Data extract below:

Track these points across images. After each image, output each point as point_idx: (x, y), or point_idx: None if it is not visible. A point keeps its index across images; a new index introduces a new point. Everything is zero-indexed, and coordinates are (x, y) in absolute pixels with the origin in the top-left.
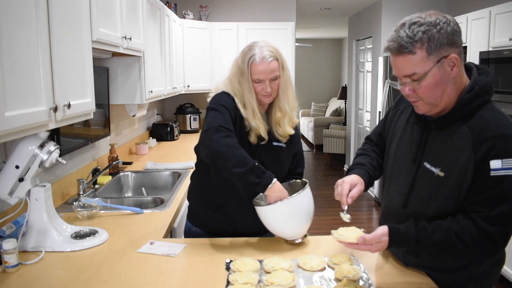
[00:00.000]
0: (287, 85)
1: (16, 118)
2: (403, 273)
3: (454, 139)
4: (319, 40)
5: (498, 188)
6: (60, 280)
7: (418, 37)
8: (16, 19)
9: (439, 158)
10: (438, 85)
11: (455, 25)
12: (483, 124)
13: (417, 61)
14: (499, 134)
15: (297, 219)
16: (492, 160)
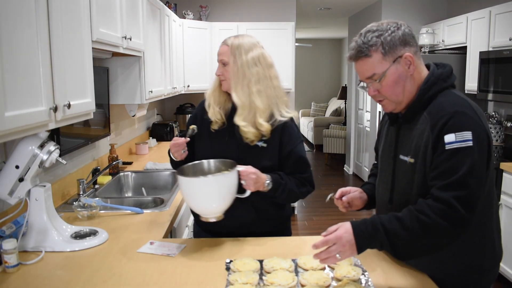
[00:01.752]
0: (239, 77)
1: (16, 118)
2: (403, 273)
3: (417, 126)
4: (319, 40)
5: (451, 160)
6: (60, 280)
7: (372, 42)
8: (16, 19)
9: (408, 147)
10: (397, 82)
11: (406, 28)
12: (439, 106)
13: (374, 63)
14: (452, 111)
15: (215, 197)
16: (446, 135)
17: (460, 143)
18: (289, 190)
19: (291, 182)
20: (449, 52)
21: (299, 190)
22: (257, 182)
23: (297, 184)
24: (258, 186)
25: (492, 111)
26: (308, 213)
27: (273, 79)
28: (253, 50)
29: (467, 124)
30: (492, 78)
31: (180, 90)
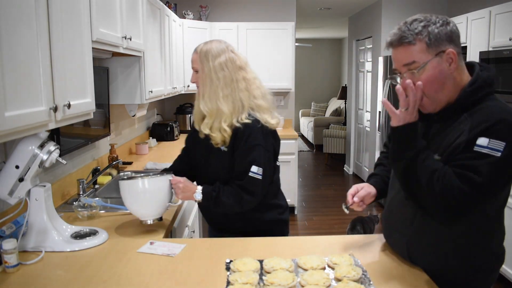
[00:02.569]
0: (205, 84)
1: (16, 118)
2: (403, 273)
3: (454, 126)
4: (319, 40)
5: (475, 160)
6: (60, 280)
7: (418, 30)
8: (16, 19)
9: (439, 145)
10: (437, 78)
11: (454, 26)
12: (485, 111)
13: (417, 51)
14: (499, 118)
15: (149, 200)
16: (480, 137)
17: (490, 150)
18: (222, 203)
19: (226, 194)
20: None
21: (234, 202)
22: (185, 191)
23: (234, 194)
24: (187, 196)
25: None
26: (308, 213)
27: (240, 82)
28: (221, 56)
29: (507, 134)
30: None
31: (180, 90)
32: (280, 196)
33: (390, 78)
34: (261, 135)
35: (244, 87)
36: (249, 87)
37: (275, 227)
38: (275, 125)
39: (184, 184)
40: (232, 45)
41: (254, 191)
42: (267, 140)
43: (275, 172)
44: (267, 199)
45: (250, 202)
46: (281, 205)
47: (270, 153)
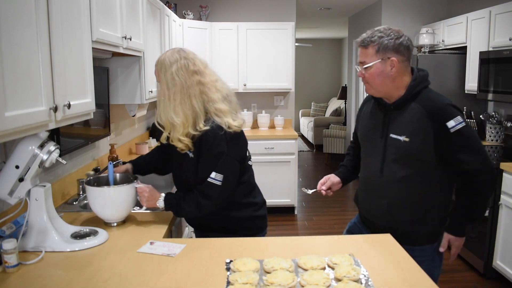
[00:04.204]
0: (160, 97)
1: (16, 118)
2: (403, 273)
3: (410, 113)
4: (319, 40)
5: (460, 137)
6: (60, 280)
7: (373, 39)
8: (16, 19)
9: (402, 129)
10: (378, 76)
11: (404, 40)
12: (430, 100)
13: (368, 54)
14: (443, 104)
15: (115, 206)
16: (446, 122)
17: (458, 124)
18: (182, 209)
19: (187, 201)
20: (449, 52)
21: (193, 208)
22: (150, 200)
23: (193, 200)
24: (152, 203)
25: (492, 111)
26: (308, 213)
27: (193, 87)
28: (173, 66)
29: (455, 112)
30: (492, 78)
31: None
32: (255, 193)
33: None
34: (224, 141)
35: (198, 92)
36: (206, 91)
37: (252, 223)
38: (238, 127)
39: (149, 193)
40: (188, 51)
41: (211, 196)
42: (230, 146)
43: (246, 172)
44: (240, 198)
45: (207, 206)
46: (255, 202)
47: (234, 159)
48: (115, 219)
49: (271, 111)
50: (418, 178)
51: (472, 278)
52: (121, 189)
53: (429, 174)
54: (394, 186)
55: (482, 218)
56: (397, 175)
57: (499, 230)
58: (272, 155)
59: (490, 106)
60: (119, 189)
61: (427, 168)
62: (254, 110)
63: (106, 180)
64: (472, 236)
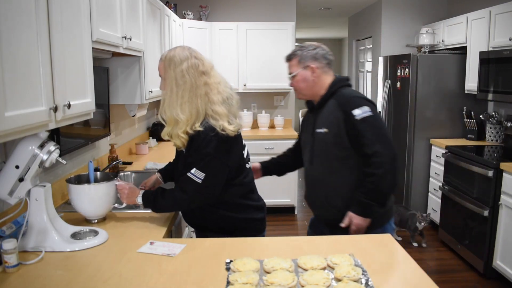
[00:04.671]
0: (166, 92)
1: (16, 118)
2: (403, 273)
3: (328, 108)
4: (319, 40)
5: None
6: (60, 280)
7: (295, 53)
8: (16, 19)
9: (323, 122)
10: (302, 82)
11: (321, 51)
12: (342, 95)
13: (292, 65)
14: (352, 95)
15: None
16: (352, 110)
17: (363, 113)
18: (159, 204)
19: (165, 195)
20: (449, 52)
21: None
22: (130, 197)
23: (170, 194)
24: (132, 200)
25: (492, 111)
26: (308, 213)
27: (200, 88)
28: (183, 63)
29: (364, 103)
30: (492, 78)
31: None
32: (252, 196)
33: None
34: (214, 143)
35: (204, 93)
36: (209, 93)
37: (249, 225)
38: (233, 131)
39: (129, 190)
40: (196, 51)
41: (186, 190)
42: (220, 148)
43: (241, 173)
44: (236, 199)
45: (181, 201)
46: (252, 205)
47: (221, 161)
48: (96, 216)
49: (271, 111)
50: (344, 165)
51: (472, 278)
52: (100, 186)
53: (351, 161)
54: (325, 176)
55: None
56: (325, 165)
57: (499, 230)
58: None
59: (490, 106)
60: (98, 187)
61: (347, 154)
62: (254, 110)
63: (87, 178)
64: (472, 236)
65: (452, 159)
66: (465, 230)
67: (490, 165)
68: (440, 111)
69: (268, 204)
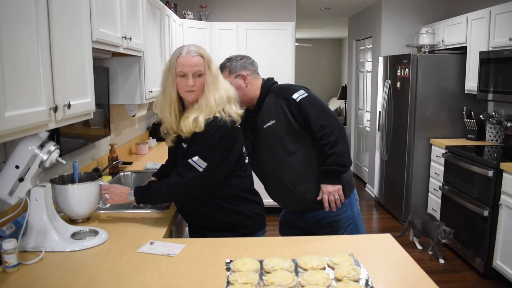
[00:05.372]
0: (215, 83)
1: (16, 118)
2: (403, 273)
3: (268, 103)
4: (319, 40)
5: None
6: (60, 280)
7: (225, 65)
8: (16, 19)
9: (268, 117)
10: (237, 89)
11: (247, 60)
12: (278, 88)
13: (225, 76)
14: (286, 85)
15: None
16: (292, 95)
17: (303, 95)
18: (153, 192)
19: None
20: (449, 52)
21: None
22: (119, 195)
23: (165, 181)
24: (122, 198)
25: (492, 111)
26: None
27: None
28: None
29: (298, 88)
30: (492, 78)
31: None
32: (254, 191)
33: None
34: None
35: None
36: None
37: (251, 220)
38: (238, 115)
39: (117, 188)
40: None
41: (184, 175)
42: (224, 140)
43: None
44: (238, 190)
45: (176, 185)
46: (253, 199)
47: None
48: (80, 216)
49: None
50: (299, 147)
51: (472, 278)
52: (84, 186)
53: (303, 141)
54: (283, 164)
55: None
56: (281, 154)
57: (499, 230)
58: None
59: (490, 106)
60: (82, 187)
61: (298, 136)
62: None
63: (72, 178)
64: (472, 235)
65: (452, 159)
66: (465, 230)
67: (490, 165)
68: (440, 111)
69: (268, 204)
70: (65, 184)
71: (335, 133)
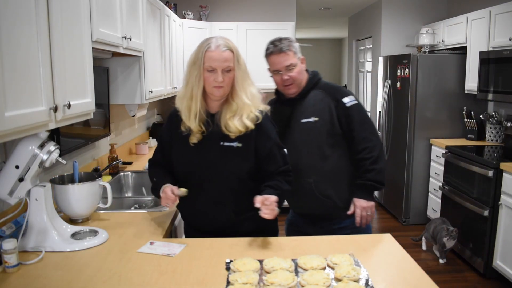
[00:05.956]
0: (245, 79)
1: (16, 118)
2: (403, 274)
3: (313, 98)
4: (319, 40)
5: (354, 111)
6: (60, 280)
7: (290, 44)
8: (16, 19)
9: (311, 112)
10: (300, 73)
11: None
12: (327, 85)
13: (291, 57)
14: (338, 86)
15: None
16: (342, 98)
17: (351, 101)
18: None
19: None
20: (449, 52)
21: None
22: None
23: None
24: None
25: (492, 111)
26: None
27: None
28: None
29: (349, 92)
30: (492, 78)
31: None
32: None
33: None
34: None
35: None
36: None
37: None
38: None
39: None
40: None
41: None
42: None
43: None
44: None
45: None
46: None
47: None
48: (80, 216)
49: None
50: (334, 152)
51: (472, 278)
52: (84, 186)
53: (340, 148)
54: (314, 164)
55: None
56: (315, 153)
57: (499, 230)
58: None
59: (490, 106)
60: (82, 187)
61: (336, 141)
62: None
63: (72, 178)
64: (472, 236)
65: (452, 159)
66: (465, 230)
67: (490, 165)
68: (440, 111)
69: None
70: (65, 184)
71: (376, 149)
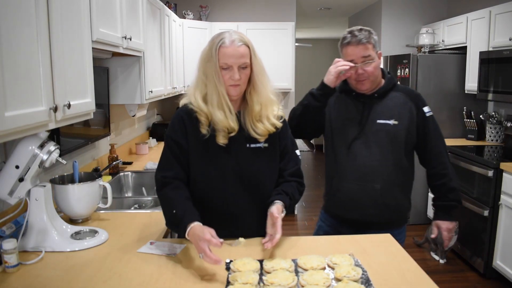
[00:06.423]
0: (263, 74)
1: (16, 118)
2: (403, 274)
3: (393, 100)
4: (319, 40)
5: (432, 122)
6: (60, 280)
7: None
8: (16, 19)
9: (389, 114)
10: (376, 69)
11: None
12: (406, 89)
13: (370, 49)
14: (418, 93)
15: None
16: (423, 107)
17: (429, 112)
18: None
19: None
20: (449, 52)
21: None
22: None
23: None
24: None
25: (492, 111)
26: (308, 213)
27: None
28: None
29: (426, 102)
30: (492, 78)
31: (180, 90)
32: None
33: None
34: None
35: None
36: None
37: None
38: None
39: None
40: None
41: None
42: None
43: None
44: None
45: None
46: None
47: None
48: (80, 216)
49: None
50: (407, 160)
51: (472, 278)
52: (84, 186)
53: (411, 155)
54: (385, 169)
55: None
56: (388, 158)
57: (499, 230)
58: None
59: (490, 106)
60: (82, 187)
61: (410, 149)
62: None
63: (72, 178)
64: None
65: (452, 159)
66: (465, 230)
67: (490, 165)
68: (440, 111)
69: None
70: (65, 184)
71: (449, 166)
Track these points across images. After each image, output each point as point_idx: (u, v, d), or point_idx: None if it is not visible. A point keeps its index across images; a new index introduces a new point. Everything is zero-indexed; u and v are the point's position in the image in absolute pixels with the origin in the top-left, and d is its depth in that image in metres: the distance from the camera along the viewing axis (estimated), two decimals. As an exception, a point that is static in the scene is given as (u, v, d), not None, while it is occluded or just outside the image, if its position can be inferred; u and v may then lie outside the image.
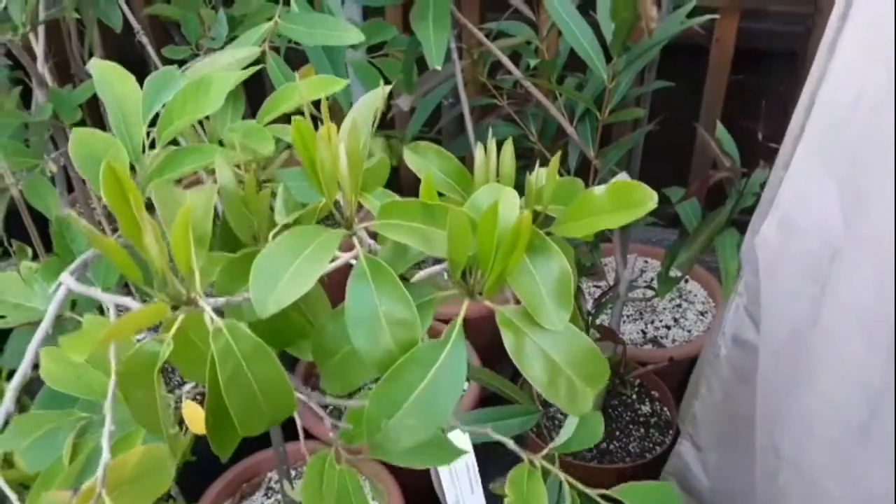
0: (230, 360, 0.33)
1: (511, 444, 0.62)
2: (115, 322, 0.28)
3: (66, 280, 0.37)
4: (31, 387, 1.07)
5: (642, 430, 1.30)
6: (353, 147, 0.36)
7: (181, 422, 0.52)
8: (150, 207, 0.40)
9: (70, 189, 1.13)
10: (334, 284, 0.45)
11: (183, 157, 0.47)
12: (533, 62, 1.14)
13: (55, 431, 0.54)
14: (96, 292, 0.35)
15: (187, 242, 0.31)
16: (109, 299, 0.35)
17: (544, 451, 0.60)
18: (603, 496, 0.59)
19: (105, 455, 0.34)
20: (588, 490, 0.59)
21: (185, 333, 0.35)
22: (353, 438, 0.63)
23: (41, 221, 0.95)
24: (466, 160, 0.50)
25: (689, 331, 1.46)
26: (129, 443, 0.48)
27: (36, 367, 0.54)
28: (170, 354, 0.36)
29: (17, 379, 0.38)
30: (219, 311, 0.36)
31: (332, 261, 0.39)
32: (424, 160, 0.46)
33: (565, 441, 0.63)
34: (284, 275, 0.33)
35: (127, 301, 0.34)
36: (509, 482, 0.53)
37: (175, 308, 0.34)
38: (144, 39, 1.02)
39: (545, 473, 0.57)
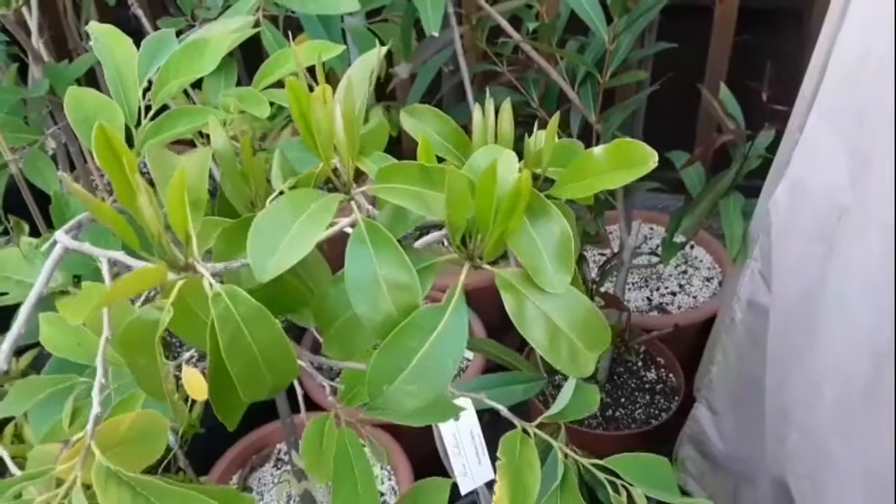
0: (229, 324, 0.33)
1: (505, 410, 0.61)
2: (112, 283, 0.28)
3: (61, 238, 0.36)
4: (39, 362, 1.07)
5: (648, 396, 1.31)
6: (348, 108, 0.35)
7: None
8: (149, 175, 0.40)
9: (71, 166, 1.13)
10: (332, 257, 0.45)
11: (177, 118, 0.47)
12: (533, 25, 1.12)
13: (61, 396, 0.54)
14: (90, 248, 0.35)
15: (183, 206, 0.31)
16: (102, 254, 0.35)
17: (538, 420, 0.59)
18: (597, 466, 0.59)
19: (95, 408, 0.34)
20: (582, 459, 0.59)
21: (183, 300, 0.35)
22: (352, 401, 0.63)
23: (41, 198, 0.95)
24: (467, 128, 0.49)
25: (695, 297, 1.45)
26: (129, 406, 0.49)
27: (38, 344, 0.55)
28: (169, 321, 0.36)
29: (10, 337, 0.38)
30: (218, 279, 0.35)
31: (331, 226, 0.38)
32: (421, 123, 0.45)
33: (561, 409, 0.63)
34: (283, 239, 0.33)
35: (120, 256, 0.34)
36: (501, 446, 0.53)
37: (173, 274, 0.33)
38: (139, 11, 1.01)
39: (541, 443, 0.57)
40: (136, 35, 0.55)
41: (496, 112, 0.45)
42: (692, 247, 1.55)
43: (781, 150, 0.90)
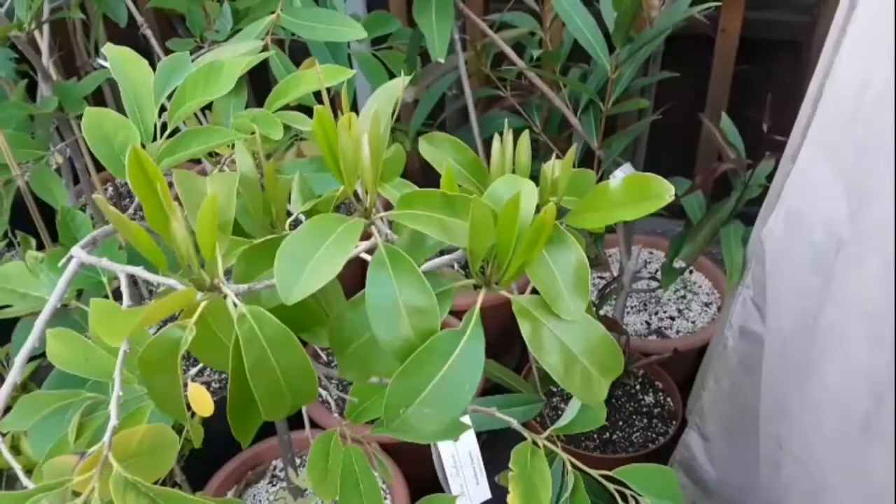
0: (254, 345, 0.34)
1: (515, 423, 0.62)
2: (145, 306, 0.29)
3: (77, 253, 0.37)
4: (39, 374, 1.06)
5: (646, 420, 1.31)
6: (374, 136, 0.36)
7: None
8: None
9: (76, 180, 1.13)
10: (344, 278, 0.46)
11: (191, 138, 0.48)
12: (536, 53, 1.14)
13: (61, 411, 0.54)
14: (108, 263, 0.36)
15: (213, 230, 0.32)
16: (121, 269, 0.35)
17: (546, 433, 0.61)
18: (605, 476, 0.60)
19: (113, 420, 0.34)
20: (590, 471, 0.60)
21: (204, 320, 0.36)
22: (359, 417, 0.63)
23: (47, 213, 0.96)
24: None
25: (694, 322, 1.46)
26: (135, 421, 0.49)
27: (43, 354, 0.55)
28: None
29: (24, 351, 0.38)
30: (239, 299, 0.36)
31: (351, 250, 0.39)
32: (440, 151, 0.46)
33: (567, 423, 0.64)
34: (309, 262, 0.34)
35: (139, 271, 0.35)
36: (513, 457, 0.53)
37: (198, 294, 0.34)
38: (148, 32, 1.02)
39: (549, 455, 0.58)
40: (146, 56, 0.56)
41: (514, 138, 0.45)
42: (691, 272, 1.56)
43: (776, 179, 0.91)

End of Data extract.

Retype exactly the span of lines from the one with "17: (544, 451, 0.60)" through the one with "38: (144, 39, 1.02)"; include both ends and omit the rest of the material.

Answer space:
17: (544, 451, 0.60)
18: (603, 496, 0.59)
19: (105, 455, 0.34)
20: (588, 490, 0.59)
21: (185, 333, 0.35)
22: (353, 438, 0.63)
23: (41, 221, 0.95)
24: (466, 160, 0.50)
25: (689, 331, 1.46)
26: (129, 443, 0.48)
27: (36, 367, 0.54)
28: (170, 354, 0.36)
29: (17, 379, 0.38)
30: (219, 311, 0.36)
31: (332, 261, 0.39)
32: (424, 160, 0.46)
33: (565, 441, 0.63)
34: (284, 275, 0.33)
35: (127, 301, 0.34)
36: (509, 482, 0.53)
37: (175, 308, 0.34)
38: (144, 39, 1.02)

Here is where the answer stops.